Entries taken from a collection:
★ ★ ★ ★ ★
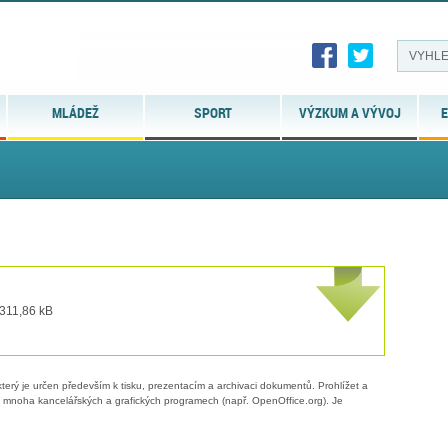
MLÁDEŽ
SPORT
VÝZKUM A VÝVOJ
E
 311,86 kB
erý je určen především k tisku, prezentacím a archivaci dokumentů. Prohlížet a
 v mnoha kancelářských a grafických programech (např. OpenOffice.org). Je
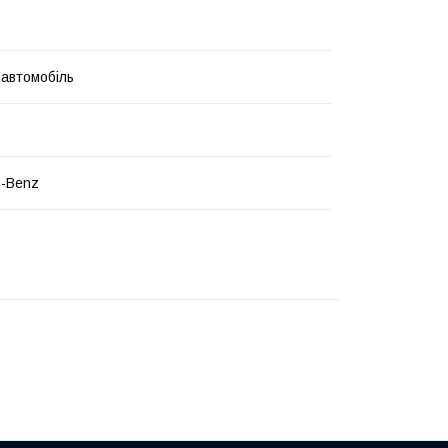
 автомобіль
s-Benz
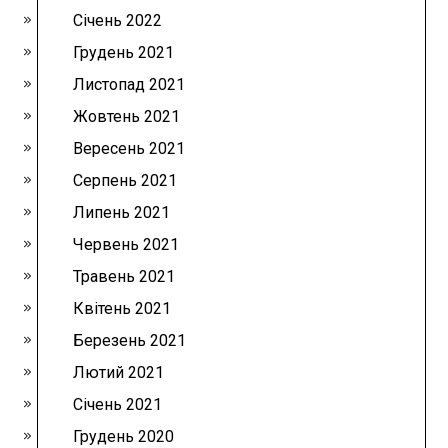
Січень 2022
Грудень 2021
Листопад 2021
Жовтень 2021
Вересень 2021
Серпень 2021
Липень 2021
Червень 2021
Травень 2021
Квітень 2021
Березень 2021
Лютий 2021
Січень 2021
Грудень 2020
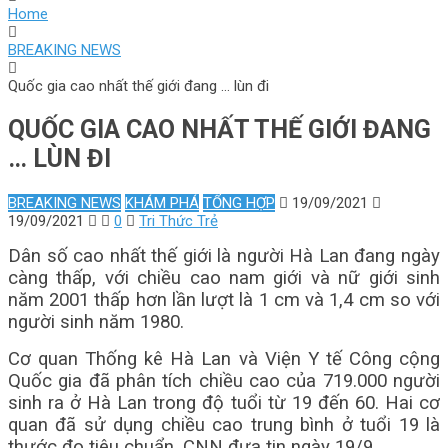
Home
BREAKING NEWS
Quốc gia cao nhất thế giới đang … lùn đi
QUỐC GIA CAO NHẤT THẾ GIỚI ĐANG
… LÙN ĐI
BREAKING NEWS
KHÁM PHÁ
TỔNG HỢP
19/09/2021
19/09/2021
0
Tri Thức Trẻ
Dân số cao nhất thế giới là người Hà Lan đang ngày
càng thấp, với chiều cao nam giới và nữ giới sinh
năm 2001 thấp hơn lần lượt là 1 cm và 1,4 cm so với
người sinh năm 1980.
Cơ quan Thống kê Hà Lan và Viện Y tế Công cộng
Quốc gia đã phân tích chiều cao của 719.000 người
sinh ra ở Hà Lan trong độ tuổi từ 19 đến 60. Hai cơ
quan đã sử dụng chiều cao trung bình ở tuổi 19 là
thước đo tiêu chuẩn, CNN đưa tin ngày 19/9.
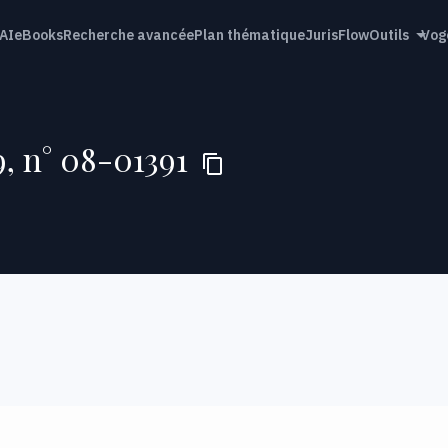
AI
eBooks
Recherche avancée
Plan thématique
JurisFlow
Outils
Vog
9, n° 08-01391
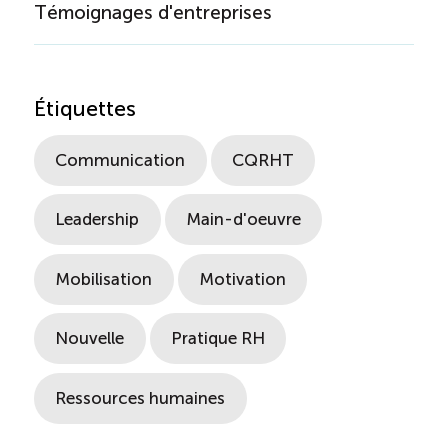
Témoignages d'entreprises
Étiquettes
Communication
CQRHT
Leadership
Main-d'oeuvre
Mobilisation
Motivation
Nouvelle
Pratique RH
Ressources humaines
★ ★ ★ ★ ★
WHAT YOU NEED TO DO:
Where the data contains images, drop them and print the rest exactly.

RESULT FOR THIS TASK:
MLÁDEŽ
SPORT
VÝZKUM A VÝVOJ
E
 311,86 kB
erý je určen především k tisku, prezentacím a archivaci dokumentů. Prohlížet a
 v mnoha kancelářských a grafických programech (např. OpenOffice.org). Je
 автомобіль
s-Benz
Січень 2022
Грудень 2021
Листопад 2021
Жовтень 2021
Вересень 2021
Серпень 2021
Липень 2021
Червень 2021
Травень 2021
Квітень 2021
Березень 2021
Лютий 2021
Січень 2021
Грудень 2020
Home
BREAKING NEWS
Quốc gia cao nhất thế giới đang … lùn đi
QUỐC GIA CAO NHẤT THẾ GIỚI ĐANG
… LÙN ĐI
BREAKING NEWS
KHÁM PHÁ
TỔNG HỢP
19/09/2021
19/09/2021
0
Tri Thức Trẻ
Dân số cao nhất thế giới là người Hà Lan đang ngày
càng thấp, với chiều cao nam giới và nữ giới sinh
năm 2001 thấp hơn lần lượt là 1 cm và 1,4 cm so với
người sinh năm 1980.
Cơ quan Thống kê Hà Lan và Viện Y tế Công cộng
Quốc gia đã phân tích chiều cao của 719.000 người
sinh ra ở Hà Lan trong độ tuổi từ 19 đến 60. Hai cơ
quan đã sử dụng chiều cao trung bình ở tuổi 19 là
thước đo tiêu chuẩn, CNN đưa tin ngày 19/9.
AI
eBooks
Recherche avancée
Plan thématique
JurisFlow
Outils
Vog
9, n° 08-01391
Témoignages d'entreprises
Étiquettes
Communication
CQRHT
Leadership
Main-d'oeuvre
Mobilisation
Motivation
Nouvelle
Pratique RH
Ressources humaines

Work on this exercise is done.